Moreover, since such a space 72 is open to the outside, fresh air can be circulated in the space 72 by the turning of the upper swing body 3, and the retention of air in the space 72 is prevented. Thus, the heat insulation effect can be improved.

As described above, the influence of heat from the engine room 62 to the electrical component unit E can be reliably suppressed with a simple structure in which the space 72 is formed by the spacer 71 between the electrical component unit E and the covering member 67.

[Modification]
It should be noted that the present invention is not limited to the above-described embodiments, and modifications, improvements, and the like within the scope that can achieve the object of the present invention are included in the present invention.
For example, in the above-described embodiment, the support member 672 constitutes a part of the cover member 67. However, in the present invention, the support member may be configured as a separate member from the cover member. Specifically, the cover member is configured as a single member that covers the entire upper portion of the engine room 62, and a support member that is a separate member from the cover member is disposed immediately below the cover member and fixed to the counterweight 33 or the like. The support member is provided with a plurality of spacers penetrating the cover member, and the electrical component unit E is supported by the support member through the spacers. Such a configuration is also included in the present invention.
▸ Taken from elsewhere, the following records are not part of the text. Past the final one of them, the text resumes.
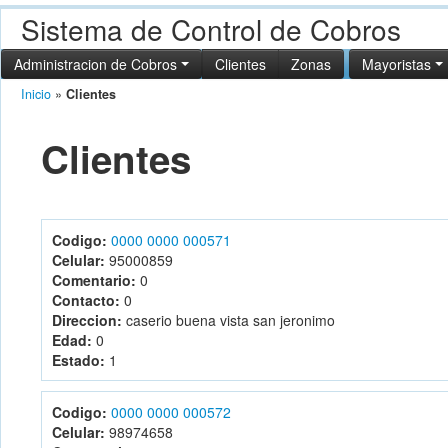
Sistema de Control de Cobros
Administracion de Cobros
Clientes
Zonas
Mayoristas
Inicio
»
Clientes
Clientes
Codigo:
0000 0000 000571
Celular:
95000859
Comentario:
0
Contacto:
0
Direccion:
caserio buena vista san jeronimo
Edad:
0
Estado:
1
Codigo:
0000 0000 000572
Celular:
98974658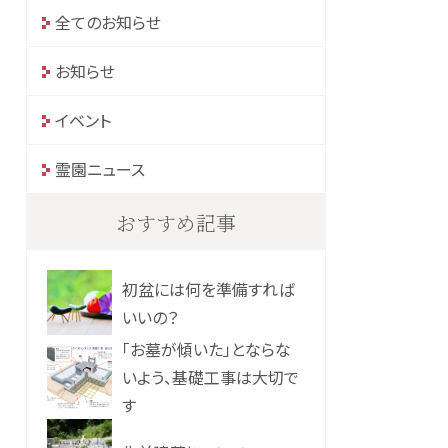
全てのお知らせ
お知らせ
イベント
霊園ニュース
おすすめ記事
初盆には何を準備すれば
いいの？
「お墓が傾いた」とならな
いよう、基礎工事は大切で
す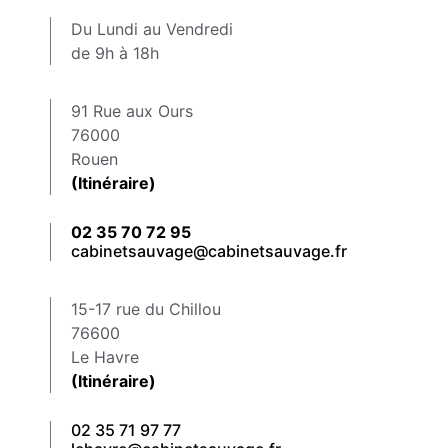
Du Lundi au Vendredi
de 9h à 18h
91 Rue aux Ours
76000
Rouen
(Itinéraire)
02 35 70 72 95
cabinetsauvage@cabinetsauvage.fr
15-17 rue du Chillou
76600
Le Havre
(Itinéraire)
02 35 71 97 77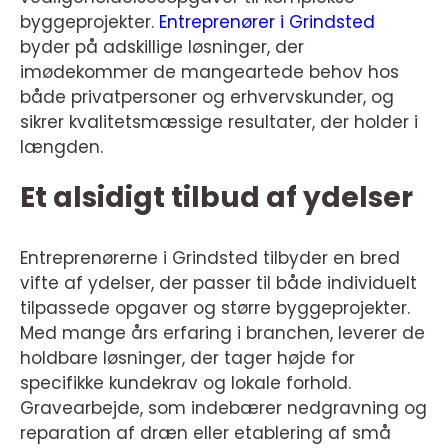
byggeprojekter.
Entreprenører i Grindsted
byder på adskillige løsninger, der
imødekommer de mangeartede behov hos
både privatpersoner og erhvervskunder, og
sikrer kvalitetsmæssige resultater, der holder i
længden.
Et alsidigt tilbud af ydelser
Entreprenørerne i Grindsted tilbyder en bred
vifte af ydelser, der passer til både individuelt
tilpassede opgaver og større byggeprojekter.
Med mange års erfaring i branchen, leverer de
holdbare løsninger, der tager højde for
specifikke kundekrav og lokale forhold.
Gravearbejde, som indebærer nedgravning og
reparation af dræn eller etablering af små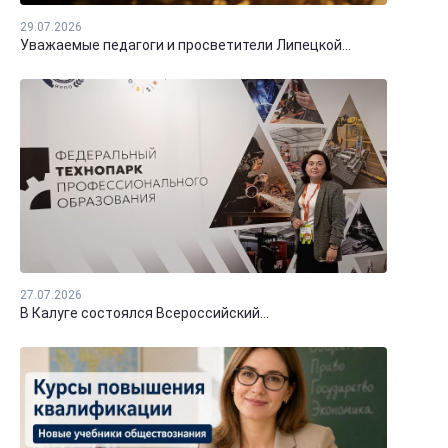
29.07.2026
Уважаемые педагоги и просветители Липецкой...
27.07.2026
В Калуге состоялся Всероссийский...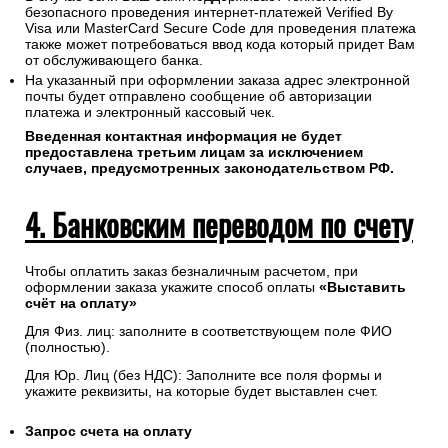
безопасного проведения интернет-платежей Verified By
Visa или MasterCard Secure Code для проведения платежа
также может потребоваться ввод кода который придет Вам
от обслуживающего банка.
На указанный при оформлении заказа адрес электронной
почты будет отправлено сообщение об авторизации
платежа и электронный кассовый чек.
Введенная контактная информация не будет
предоставлена третьим лицам за исключением
случаев, предусмотренных законодательством РФ.
4. Банковским переводом по счету
Чтобы оплатить заказ безналичным расчетом, при
оформлении заказа укажите способ оплаты
«Выставить
счёт на оплату»
Для Физ. лиц: заполните в соответствующем поле ФИО
(полностью).
Для Юр. Лиц (без НДС): Заполните все поля формы и
укажите реквизиты, на которые будет выставлен счет.
Запрос счета на оплату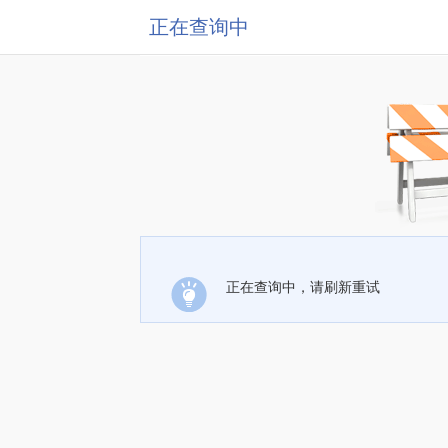
正在查询中
正在查询中，请刷新重试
In the above embodiment, the cab 32 can be tilted. However, in the present invention, it does not matter whether the cab is tilted or not.
The electrical component unit used in the present invention is not limited to a control device used as a vehicle body controller or a communication terminal for communication, but may be a radio tuner, a battery, or the like. However, when a control device or a communication terminal having a low heat-resistant temperature is used, the effect of the present invention can be made more conspicuous. Therefore, it is desirable to configure an electrical component unit using them.
In addition, the electrical component unit need not be composed of a plurality of electrical components, and may be composed of a single electrical component.

The present invention can be suitably used particularly for a canopy type small hydraulic excavator.
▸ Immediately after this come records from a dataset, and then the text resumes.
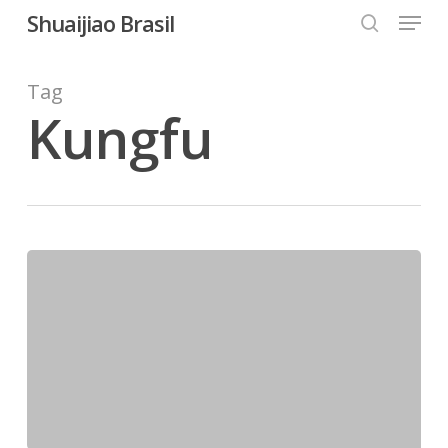
Menu
Skip
Shuaijiao Brasil
to
search
Close
main
Tag
Menu
content
Kungfu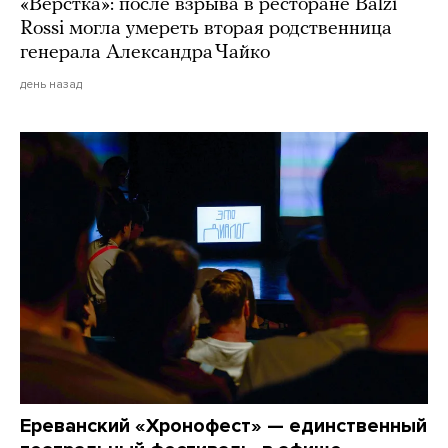
«Верстка»: после взрыва в ресторане Balzi
Rossi могла умереть вторая родственница
генерала Александра Чайко
день назад
Ереванский «Хронофест» — единственный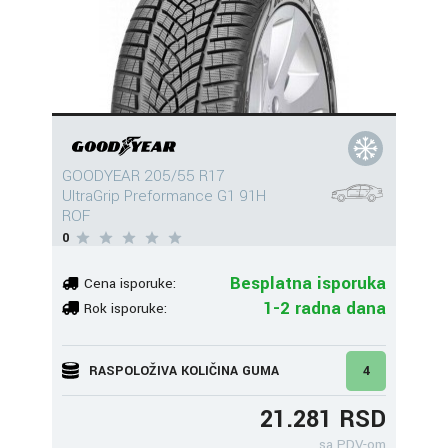
GOODYEAR 205/55 R17
UltraGrip Preformance G1 91H
ROF
0
Besplatna isporuka
Cena isporuke:
1-2 radna dana
Rok isporuke:
RASPOLOŽIVA KOLIČINA GUMA
4
21.281 RSD
sa PDV-om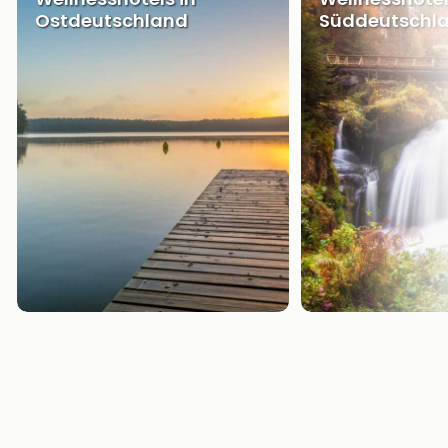
Ostdeutschland
Süddeutschl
DESCRIPTION OF SYMBOLS 1 ... Hydraulic excavator, 3 ... Upper turning body, 61 ... Engine, 62 ... Engine room, 67 ... Cover member, E1, E2 ... Electrical component, E ... Electrical component unit, 71 ... Spacer, 672 ... Support member, 33 ... Counter Weight, 39F ... accommodating space, 52 ... bottom surface, 52A ... heat insulating material.

Claims

A hydraulic excavator provided with an upper swing body,
An engine room where the engine is located,
A covering member that seals and covers the top of the engine room;
An electrical component unit having electrical components;
A support member that supports the electrical component unit from below via a spacer,
The electric component unit is disposed above the cover member with the spacer interposed therebetween.
The hydraulic excavator according to claim 1,
The cover member is configured to include the support member.
The hydraulic excavator according to claim 1 or 2,
The hydraulic excavator, wherein the support member is disposed on a counterweight provided on an outer peripheral side of the upper swing body.
The hydraulic excavator according to any one of claims 1 to 3,
The electric component is accommodated in a sealed accommodation space.
The hydraulic excavator according to any one of claims 1 to 4,
The electrical component unit has a bottom surface;
A hydraulic excavator, wherein a heat insulating material is provided on a lower surface of the bottom surface portion.